SUPPLIED RECORDS:
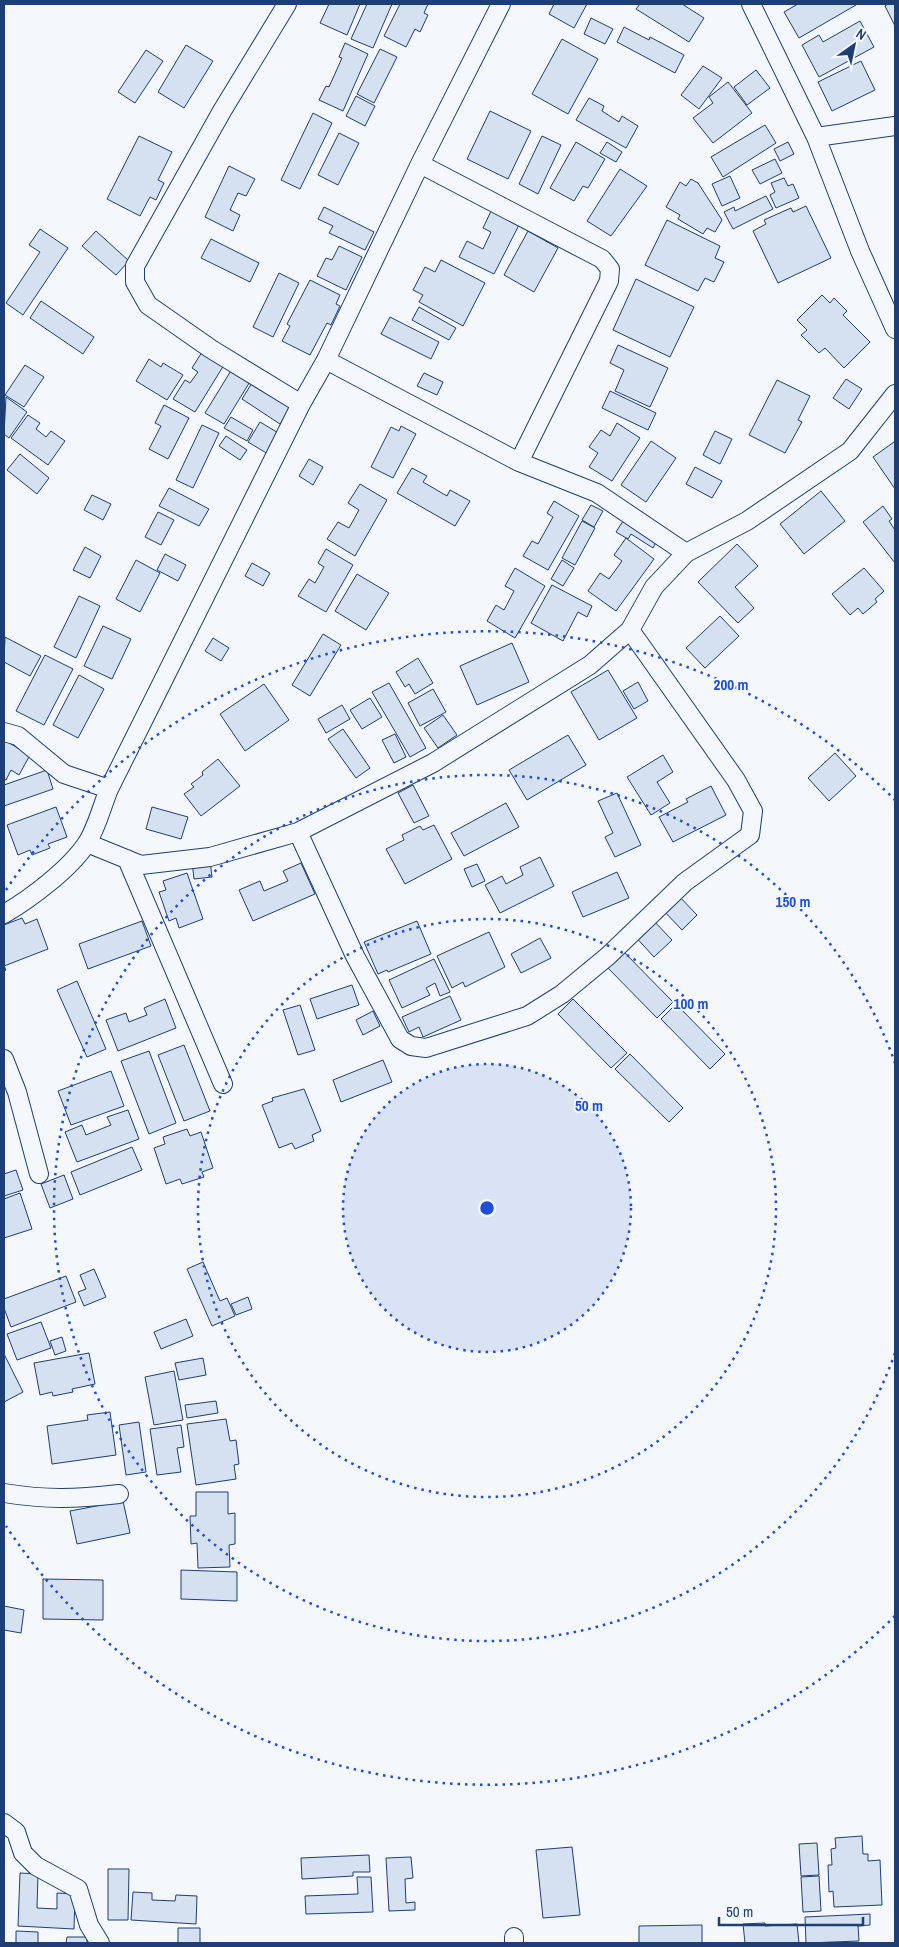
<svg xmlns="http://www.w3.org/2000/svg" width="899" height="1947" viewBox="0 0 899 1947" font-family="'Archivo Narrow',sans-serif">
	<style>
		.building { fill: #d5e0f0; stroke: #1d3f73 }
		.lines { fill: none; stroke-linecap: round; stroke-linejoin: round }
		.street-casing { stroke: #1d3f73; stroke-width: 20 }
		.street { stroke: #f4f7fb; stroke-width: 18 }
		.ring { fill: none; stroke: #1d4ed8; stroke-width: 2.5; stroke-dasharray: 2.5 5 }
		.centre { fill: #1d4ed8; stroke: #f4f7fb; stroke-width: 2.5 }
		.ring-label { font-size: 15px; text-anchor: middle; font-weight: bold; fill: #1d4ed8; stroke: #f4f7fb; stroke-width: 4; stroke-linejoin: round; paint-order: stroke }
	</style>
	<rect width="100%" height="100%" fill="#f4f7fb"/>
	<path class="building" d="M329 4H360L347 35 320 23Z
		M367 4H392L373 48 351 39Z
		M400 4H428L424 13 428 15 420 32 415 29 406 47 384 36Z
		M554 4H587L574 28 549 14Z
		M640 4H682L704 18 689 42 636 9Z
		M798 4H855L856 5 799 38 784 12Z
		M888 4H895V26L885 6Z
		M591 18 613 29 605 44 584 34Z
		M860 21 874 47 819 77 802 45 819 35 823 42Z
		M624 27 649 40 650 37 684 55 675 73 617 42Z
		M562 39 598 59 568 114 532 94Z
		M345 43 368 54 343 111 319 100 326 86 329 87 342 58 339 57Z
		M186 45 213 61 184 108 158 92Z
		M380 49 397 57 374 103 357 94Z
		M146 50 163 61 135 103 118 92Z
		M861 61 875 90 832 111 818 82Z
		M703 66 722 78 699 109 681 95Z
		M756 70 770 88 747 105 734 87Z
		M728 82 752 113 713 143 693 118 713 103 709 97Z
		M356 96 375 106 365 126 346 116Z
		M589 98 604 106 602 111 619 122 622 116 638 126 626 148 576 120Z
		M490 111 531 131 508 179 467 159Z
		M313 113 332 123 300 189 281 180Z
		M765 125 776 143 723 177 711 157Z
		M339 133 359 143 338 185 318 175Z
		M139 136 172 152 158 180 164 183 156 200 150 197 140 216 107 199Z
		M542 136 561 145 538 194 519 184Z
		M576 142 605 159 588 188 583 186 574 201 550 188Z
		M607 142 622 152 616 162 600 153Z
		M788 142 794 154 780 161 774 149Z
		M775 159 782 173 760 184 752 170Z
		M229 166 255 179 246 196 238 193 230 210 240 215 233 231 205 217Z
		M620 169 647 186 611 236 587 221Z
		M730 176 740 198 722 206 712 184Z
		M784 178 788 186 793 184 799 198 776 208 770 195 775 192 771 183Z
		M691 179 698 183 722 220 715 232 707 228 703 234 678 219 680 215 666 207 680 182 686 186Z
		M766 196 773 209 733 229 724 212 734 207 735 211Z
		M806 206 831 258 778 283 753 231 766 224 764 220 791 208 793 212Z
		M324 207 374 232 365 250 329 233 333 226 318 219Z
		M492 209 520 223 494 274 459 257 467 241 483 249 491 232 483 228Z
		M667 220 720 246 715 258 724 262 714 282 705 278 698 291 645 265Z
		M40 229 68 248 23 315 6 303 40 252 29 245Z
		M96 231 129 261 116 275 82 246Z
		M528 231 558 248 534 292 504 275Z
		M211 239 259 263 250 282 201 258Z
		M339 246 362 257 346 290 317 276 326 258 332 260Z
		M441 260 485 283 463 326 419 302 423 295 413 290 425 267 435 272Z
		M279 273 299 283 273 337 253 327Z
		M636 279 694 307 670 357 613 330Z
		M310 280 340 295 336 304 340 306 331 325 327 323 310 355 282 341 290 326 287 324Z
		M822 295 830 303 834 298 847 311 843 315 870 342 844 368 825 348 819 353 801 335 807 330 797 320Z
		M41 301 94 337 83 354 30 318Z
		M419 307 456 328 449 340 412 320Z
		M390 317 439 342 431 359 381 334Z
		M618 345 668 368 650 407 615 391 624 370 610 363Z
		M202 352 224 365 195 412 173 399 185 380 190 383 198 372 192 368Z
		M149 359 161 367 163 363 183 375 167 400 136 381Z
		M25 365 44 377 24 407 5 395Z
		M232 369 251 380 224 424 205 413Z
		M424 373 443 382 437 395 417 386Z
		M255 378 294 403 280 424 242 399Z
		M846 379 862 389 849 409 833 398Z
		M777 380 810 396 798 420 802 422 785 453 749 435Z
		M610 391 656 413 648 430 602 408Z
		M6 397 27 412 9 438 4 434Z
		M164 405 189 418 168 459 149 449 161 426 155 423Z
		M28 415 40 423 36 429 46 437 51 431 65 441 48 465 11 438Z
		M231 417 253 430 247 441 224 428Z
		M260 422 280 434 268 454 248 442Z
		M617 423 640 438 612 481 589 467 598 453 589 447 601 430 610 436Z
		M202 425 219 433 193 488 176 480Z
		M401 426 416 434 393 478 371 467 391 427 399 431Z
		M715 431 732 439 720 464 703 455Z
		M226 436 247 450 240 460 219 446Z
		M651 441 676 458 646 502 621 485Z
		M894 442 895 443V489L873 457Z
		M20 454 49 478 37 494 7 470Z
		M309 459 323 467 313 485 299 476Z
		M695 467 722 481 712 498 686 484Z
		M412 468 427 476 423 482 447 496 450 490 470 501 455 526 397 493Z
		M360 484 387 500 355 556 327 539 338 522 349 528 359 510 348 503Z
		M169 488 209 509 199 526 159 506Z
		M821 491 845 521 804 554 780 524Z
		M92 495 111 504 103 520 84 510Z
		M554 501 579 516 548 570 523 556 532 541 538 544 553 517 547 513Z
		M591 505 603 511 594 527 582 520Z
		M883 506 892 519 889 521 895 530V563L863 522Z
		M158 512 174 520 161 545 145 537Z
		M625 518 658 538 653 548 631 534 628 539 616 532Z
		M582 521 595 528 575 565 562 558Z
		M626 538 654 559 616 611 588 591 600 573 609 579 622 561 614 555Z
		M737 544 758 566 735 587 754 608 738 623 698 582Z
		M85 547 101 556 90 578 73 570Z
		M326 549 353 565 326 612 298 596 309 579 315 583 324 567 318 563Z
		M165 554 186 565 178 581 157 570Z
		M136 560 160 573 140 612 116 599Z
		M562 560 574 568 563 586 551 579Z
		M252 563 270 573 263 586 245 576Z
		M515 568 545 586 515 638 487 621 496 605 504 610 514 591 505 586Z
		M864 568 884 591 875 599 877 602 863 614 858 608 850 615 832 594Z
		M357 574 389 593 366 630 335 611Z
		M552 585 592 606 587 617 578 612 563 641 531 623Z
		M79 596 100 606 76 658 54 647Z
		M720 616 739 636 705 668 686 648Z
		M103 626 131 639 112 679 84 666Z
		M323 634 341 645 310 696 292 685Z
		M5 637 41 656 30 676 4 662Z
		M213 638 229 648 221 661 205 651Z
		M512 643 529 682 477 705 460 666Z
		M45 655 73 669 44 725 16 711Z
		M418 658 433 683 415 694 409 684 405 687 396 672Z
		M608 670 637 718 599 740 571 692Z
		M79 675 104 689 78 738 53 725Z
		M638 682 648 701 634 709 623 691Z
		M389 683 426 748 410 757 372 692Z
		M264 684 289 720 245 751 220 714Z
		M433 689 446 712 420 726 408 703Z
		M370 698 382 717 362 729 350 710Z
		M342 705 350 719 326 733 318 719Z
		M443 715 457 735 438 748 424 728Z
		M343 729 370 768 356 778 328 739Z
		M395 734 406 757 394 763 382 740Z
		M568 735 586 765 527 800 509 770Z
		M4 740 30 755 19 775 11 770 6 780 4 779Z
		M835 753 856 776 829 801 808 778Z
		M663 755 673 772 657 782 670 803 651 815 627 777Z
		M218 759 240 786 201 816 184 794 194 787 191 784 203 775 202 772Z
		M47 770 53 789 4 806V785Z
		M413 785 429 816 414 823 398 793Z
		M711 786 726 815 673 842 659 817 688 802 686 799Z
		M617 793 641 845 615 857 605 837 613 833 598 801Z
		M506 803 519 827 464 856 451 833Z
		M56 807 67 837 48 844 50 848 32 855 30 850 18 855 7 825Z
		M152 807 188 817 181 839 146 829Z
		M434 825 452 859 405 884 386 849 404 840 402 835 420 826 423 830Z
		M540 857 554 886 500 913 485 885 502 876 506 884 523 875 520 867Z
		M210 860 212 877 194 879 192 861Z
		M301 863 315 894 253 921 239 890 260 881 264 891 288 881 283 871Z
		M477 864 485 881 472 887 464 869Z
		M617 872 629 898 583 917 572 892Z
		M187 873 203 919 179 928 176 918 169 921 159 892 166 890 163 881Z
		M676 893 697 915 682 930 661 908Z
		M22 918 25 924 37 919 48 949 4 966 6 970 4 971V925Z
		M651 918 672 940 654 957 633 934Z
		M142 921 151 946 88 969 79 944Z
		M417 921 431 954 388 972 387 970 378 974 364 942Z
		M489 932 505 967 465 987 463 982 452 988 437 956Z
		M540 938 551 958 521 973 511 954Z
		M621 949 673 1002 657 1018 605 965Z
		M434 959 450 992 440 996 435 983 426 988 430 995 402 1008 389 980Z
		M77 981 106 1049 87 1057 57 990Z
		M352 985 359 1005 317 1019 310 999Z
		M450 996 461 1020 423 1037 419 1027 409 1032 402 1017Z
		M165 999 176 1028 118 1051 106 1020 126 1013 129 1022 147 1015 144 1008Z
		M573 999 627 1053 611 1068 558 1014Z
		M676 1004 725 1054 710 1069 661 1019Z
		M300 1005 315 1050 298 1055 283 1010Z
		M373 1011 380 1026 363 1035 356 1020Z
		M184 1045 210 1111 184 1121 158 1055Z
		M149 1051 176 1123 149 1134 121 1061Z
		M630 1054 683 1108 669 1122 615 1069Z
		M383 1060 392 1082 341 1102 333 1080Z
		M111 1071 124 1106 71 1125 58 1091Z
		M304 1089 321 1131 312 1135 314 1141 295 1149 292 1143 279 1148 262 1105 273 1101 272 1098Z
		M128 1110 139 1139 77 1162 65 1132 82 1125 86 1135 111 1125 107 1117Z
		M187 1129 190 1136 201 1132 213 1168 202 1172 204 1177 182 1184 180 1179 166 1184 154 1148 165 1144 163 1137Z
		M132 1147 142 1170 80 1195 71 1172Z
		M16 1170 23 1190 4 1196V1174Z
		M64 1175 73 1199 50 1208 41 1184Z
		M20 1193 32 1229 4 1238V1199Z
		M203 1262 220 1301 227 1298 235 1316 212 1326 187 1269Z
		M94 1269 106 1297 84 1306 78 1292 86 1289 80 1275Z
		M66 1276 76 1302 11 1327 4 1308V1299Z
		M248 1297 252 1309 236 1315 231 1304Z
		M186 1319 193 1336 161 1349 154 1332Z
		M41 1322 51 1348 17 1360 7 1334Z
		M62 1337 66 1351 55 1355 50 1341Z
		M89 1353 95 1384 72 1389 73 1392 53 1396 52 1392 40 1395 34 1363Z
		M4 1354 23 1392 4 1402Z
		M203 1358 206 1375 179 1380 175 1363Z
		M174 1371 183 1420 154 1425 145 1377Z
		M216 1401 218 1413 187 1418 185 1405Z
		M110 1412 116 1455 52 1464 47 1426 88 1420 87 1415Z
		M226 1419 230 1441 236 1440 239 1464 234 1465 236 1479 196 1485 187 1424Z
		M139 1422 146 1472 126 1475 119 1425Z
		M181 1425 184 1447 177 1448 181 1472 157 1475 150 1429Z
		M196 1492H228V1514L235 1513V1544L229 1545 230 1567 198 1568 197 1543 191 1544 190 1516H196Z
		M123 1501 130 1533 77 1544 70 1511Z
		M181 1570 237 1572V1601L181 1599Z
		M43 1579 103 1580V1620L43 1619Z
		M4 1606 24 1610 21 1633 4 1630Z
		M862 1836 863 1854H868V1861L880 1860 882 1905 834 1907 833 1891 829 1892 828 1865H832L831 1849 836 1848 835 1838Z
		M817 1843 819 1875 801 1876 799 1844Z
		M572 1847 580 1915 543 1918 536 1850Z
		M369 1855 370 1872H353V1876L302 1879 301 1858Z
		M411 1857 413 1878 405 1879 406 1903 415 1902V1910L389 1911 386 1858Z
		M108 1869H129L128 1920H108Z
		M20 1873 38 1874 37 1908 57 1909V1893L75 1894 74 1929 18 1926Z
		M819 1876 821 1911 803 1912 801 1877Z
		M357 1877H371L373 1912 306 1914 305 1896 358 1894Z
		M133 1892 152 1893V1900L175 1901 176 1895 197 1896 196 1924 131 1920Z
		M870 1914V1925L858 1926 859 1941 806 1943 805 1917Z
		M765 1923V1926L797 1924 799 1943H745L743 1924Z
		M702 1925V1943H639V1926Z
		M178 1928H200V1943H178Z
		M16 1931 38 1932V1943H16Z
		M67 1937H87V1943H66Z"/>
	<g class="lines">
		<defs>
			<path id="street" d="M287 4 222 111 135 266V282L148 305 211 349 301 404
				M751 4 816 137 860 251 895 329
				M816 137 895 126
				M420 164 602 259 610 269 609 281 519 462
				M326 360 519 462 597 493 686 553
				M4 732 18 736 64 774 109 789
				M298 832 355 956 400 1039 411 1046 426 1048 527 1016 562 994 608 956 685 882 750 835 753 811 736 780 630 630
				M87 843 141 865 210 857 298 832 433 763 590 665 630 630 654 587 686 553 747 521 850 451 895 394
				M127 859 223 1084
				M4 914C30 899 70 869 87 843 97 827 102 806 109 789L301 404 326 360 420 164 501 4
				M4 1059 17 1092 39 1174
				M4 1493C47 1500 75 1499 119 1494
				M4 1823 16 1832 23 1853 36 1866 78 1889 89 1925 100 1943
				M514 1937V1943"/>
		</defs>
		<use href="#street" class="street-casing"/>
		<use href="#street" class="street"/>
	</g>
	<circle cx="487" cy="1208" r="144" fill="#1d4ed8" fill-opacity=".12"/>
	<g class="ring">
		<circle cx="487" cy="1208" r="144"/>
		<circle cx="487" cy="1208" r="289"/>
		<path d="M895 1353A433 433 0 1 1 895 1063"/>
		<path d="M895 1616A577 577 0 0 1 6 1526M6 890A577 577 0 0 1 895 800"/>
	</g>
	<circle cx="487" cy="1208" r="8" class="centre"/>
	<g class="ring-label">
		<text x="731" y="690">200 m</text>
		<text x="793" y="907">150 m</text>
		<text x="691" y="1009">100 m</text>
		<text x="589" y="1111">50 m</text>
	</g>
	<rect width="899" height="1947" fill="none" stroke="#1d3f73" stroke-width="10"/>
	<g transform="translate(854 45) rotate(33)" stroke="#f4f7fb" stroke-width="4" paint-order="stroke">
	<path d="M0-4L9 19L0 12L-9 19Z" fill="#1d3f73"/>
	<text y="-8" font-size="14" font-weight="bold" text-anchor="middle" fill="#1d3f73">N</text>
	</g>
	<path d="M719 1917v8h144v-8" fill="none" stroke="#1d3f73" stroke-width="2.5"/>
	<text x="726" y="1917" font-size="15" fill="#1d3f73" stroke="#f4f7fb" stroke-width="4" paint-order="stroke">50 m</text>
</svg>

TASK DIRECTIONS:
Could you repeat exactly the lines above from the line with "M213 638 229 648 221 661 205 651Z" up to and including the line with "M300 1005 315 1050 298 1055 283 1010Z", and only those?

SOLUTION BELOW:
		M213 638 229 648 221 661 205 651Z
		M512 643 529 682 477 705 460 666Z
		M45 655 73 669 44 725 16 711Z
		M418 658 433 683 415 694 409 684 405 687 396 672Z
		M608 670 637 718 599 740 571 692Z
		M79 675 104 689 78 738 53 725Z
		M638 682 648 701 634 709 623 691Z
		M389 683 426 748 410 757 372 692Z
		M264 684 289 720 245 751 220 714Z
		M433 689 446 712 420 726 408 703Z
		M370 698 382 717 362 729 350 710Z
		M342 705 350 719 326 733 318 719Z
		M443 715 457 735 438 748 424 728Z
		M343 729 370 768 356 778 328 739Z
		M395 734 406 757 394 763 382 740Z
		M568 735 586 765 527 800 509 770Z
		M4 740 30 755 19 775 11 770 6 780 4 779Z
		M835 753 856 776 829 801 808 778Z
		M663 755 673 772 657 782 670 803 651 815 627 777Z
		M218 759 240 786 201 816 184 794 194 787 191 784 203 775 202 772Z
		M47 770 53 789 4 806V785Z
		M413 785 429 816 414 823 398 793Z
		M711 786 726 815 673 842 659 817 688 802 686 799Z
		M617 793 641 845 615 857 605 837 613 833 598 801Z
		M506 803 519 827 464 856 451 833Z
		M56 807 67 837 48 844 50 848 32 855 30 850 18 855 7 825Z
		M152 807 188 817 181 839 146 829Z
		M434 825 452 859 405 884 386 849 404 840 402 835 420 826 423 830Z
		M540 857 554 886 500 913 485 885 502 876 506 884 523 875 520 867Z
		M210 860 212 877 194 879 192 861Z
		M301 863 315 894 253 921 239 890 260 881 264 891 288 881 283 871Z
		M477 864 485 881 472 887 464 869Z
		M617 872 629 898 583 917 572 892Z
		M187 873 203 919 179 928 176 918 169 921 159 892 166 890 163 881Z
		M676 893 697 915 682 930 661 908Z
		M22 918 25 924 37 919 48 949 4 966 6 970 4 971V925Z
		M651 918 672 940 654 957 633 934Z
		M142 921 151 946 88 969 79 944Z
		M417 921 431 954 388 972 387 970 378 974 364 942Z
		M489 932 505 967 465 987 463 982 452 988 437 956Z
		M540 938 551 958 521 973 511 954Z
		M621 949 673 1002 657 1018 605 965Z
		M434 959 450 992 440 996 435 983 426 988 430 995 402 1008 389 980Z
		M77 981 106 1049 87 1057 57 990Z
		M352 985 359 1005 317 1019 310 999Z
		M450 996 461 1020 423 1037 419 1027 409 1032 402 1017Z
		M165 999 176 1028 118 1051 106 1020 126 1013 129 1022 147 1015 144 1008Z
		M573 999 627 1053 611 1068 558 1014Z
		M676 1004 725 1054 710 1069 661 1019Z
		M300 1005 315 1050 298 1055 283 1010Z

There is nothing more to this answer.